On Loneliness
It’s 1:38 am.
I’m sitting in a hotel room just east of Downtown Portland.
I booked it for $15 using the Expedia Best Rate Guarantee travel hack. By the looks of the room, I wouldn’t pay that much more than that.
I went out with some friends tonight to Sinferno, a burlesque/variety show in a Portland bar. There were dozens of lonely men in the audience. I could literally feel their desperation as they longingly glared at the go-go dancers on stage.
Mesmerized by the undulating torsos and gyrating hips, they failed to notice the dozens of single women in the crowd as well. Some of them were more attractive than the girls on stage. And they were just dying for a man to approach them and make their life more interesting.

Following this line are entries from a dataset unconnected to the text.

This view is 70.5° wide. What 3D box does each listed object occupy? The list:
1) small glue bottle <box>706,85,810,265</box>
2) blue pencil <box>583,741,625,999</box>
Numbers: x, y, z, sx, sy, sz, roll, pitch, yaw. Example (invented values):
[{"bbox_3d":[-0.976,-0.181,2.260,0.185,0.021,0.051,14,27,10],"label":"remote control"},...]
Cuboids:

But the men didn’t approach, so both left home lonely. Disappointed, frustrated, and with a belly full of alcohol and two slices of cheese pizza.

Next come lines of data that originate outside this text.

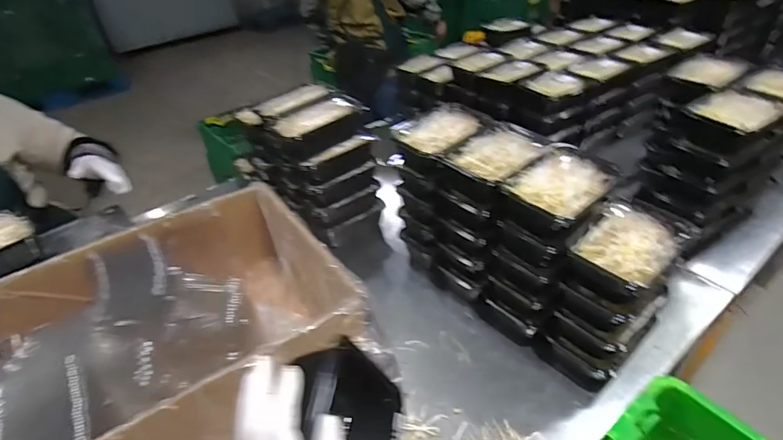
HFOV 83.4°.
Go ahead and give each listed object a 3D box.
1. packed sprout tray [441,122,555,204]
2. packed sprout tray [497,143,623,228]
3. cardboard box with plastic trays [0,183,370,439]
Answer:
[{"bbox_3d":[0.183,-0.101,0.754,0.184,0.051,0.134,-30,44,-29],"label":"packed sprout tray"},{"bbox_3d":[0.261,-0.048,0.680,0.181,0.052,0.120,-33,46,-32],"label":"packed sprout tray"},{"bbox_3d":[-0.440,0.233,0.671,0.764,0.184,0.453,-27,43,-27],"label":"cardboard box with plastic trays"}]

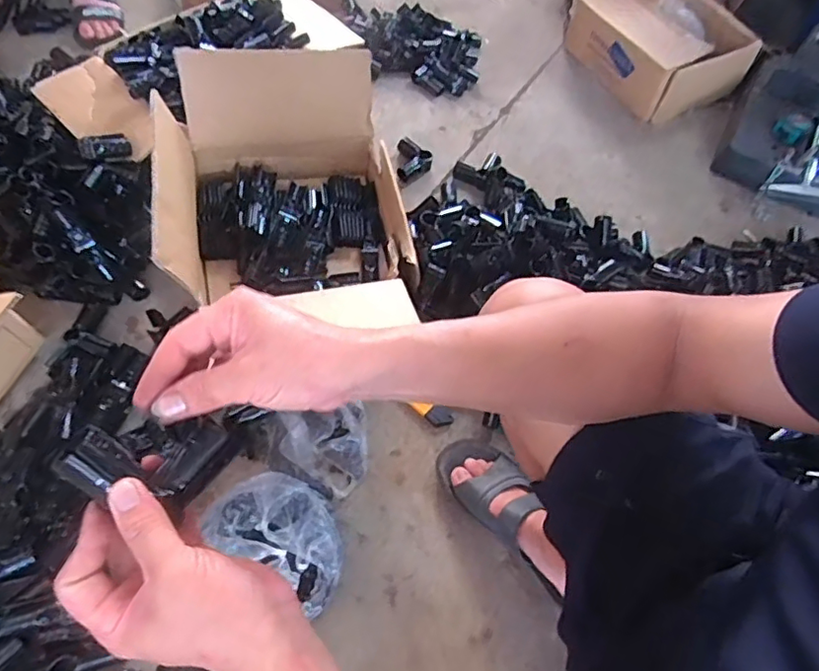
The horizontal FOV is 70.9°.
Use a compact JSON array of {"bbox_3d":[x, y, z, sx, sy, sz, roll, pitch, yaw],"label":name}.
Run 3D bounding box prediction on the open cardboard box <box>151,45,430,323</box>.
[{"bbox_3d":[-0.180,-0.207,0.882,0.332,0.239,0.369,-8,61,-10],"label":"open cardboard box"}]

As I walked to my car, several homeless men asked me for money. I give dollars and spare change to them a lot more than I used to. But there’s not enough cash in my pocket to give to all of them.
There’s a lot of pain in Downtown Portland. It seems like on every corner there are at least a couple of homeless people asking for spare change, smoking cigarettes, or sharing a meal that someone donated to them one way or another.
I couldn’t even imagine the depths of their loneliness. The feeling of always needing to rely on the generosity of other human beings to gather up a few dollars for a hamburger or a gyro.
With a mix of anger, sadness, and a always present state of “fight or flight,” they wander around the streets. I get into my car which has over half of my material possessions in it.
As I get in my car, I see a man sleeping on the concrete under an awning. It breaks my heart.
Earlier tonight in the bar, I shared a story of love lost with another digital nomad friend of mine. He’s gone through similar experiences and several of my other nomad friends have as well.
To the outside world, we share the pictures from the nightclubs of Colombia, the mountains of Norway, and the jungles of Mexico.
But we don’t share the stories of the women we leave behind to continue on our travels. The ones we still love who are now married. The ones who want nothing to do with us now a month after we were saying “I Love You” to each other after a week of knowing each other. The one that a piece of us wants to call right now and say, “I’m giving this all up for you. Let’s make babies together.”
We don’t share the stories of the tear filled goodbyes, failed long distance relationships, and the lonely nights sleeping on a bunkbed in a hostel room with seven teenage boys from Australia.
But that comes with the territory. Stay celibate, have tons of casual sex, or try and do something in the middle.
Right now I’m leaning more towards the celibate. But it’s hard. The situation I mean.
Being 100% on purpose requires a good deal of sacrifice.
I recently studied with David Deida in one of his five day advanced intensives. The experience was so powerful that I haven’t been able to write about it. I won’t write about it. It’s beyond words.
Something he said in that intensive stuck with me.
“A side effect of growth is loneliness.”
It’s true. The more spiritual work I do, the smaller my dating pool gets. The less I want to do things that used to appeal to me. The less I want to get black out drunk and hit on women in bars.
The more I want to keep my mind and body clean to complete my life’s purpose. The more I write things on the Internet that repel more people than they attract. The more I’m content with sitting alone in a hotel room in Portland at 2:18am.
The more I follow my desires, the more I end up on the road less traveled.
I’m very rarely actually alone. My family by blood is small, but my family by choice is huge.
I can land in any major city now and have a place to stay, friends to have meals with, and dozens of kids and pets to cuddle with. And I don’t just stay with random people. I stay with some of the brightest minds on the Internet and for either a couple of days or a week I become one of the family.
I live in a TED talk. It’s absurd how rich my life is.
But tonight I’m alone.
In this godforsaken hotel room.
In this moment there’s a piece of me that wants to fill this hole with something.
In the past I’d text, email, or call a woman I was romantically involved with. Or I’d fill the whole with alcohol, drugs, or carne asada.
But tonight I’m just sitting with it. Sitting alone in this subpar hotel room in East Portland in my underwear writing this blog post.
But that’s where you come in. You’re keeping me company tonight. And tonight that is all I need to have a good night’s rest.
So thank you for being here.
I guess life on the road is not so lonely after all when the whole world is your pen pal.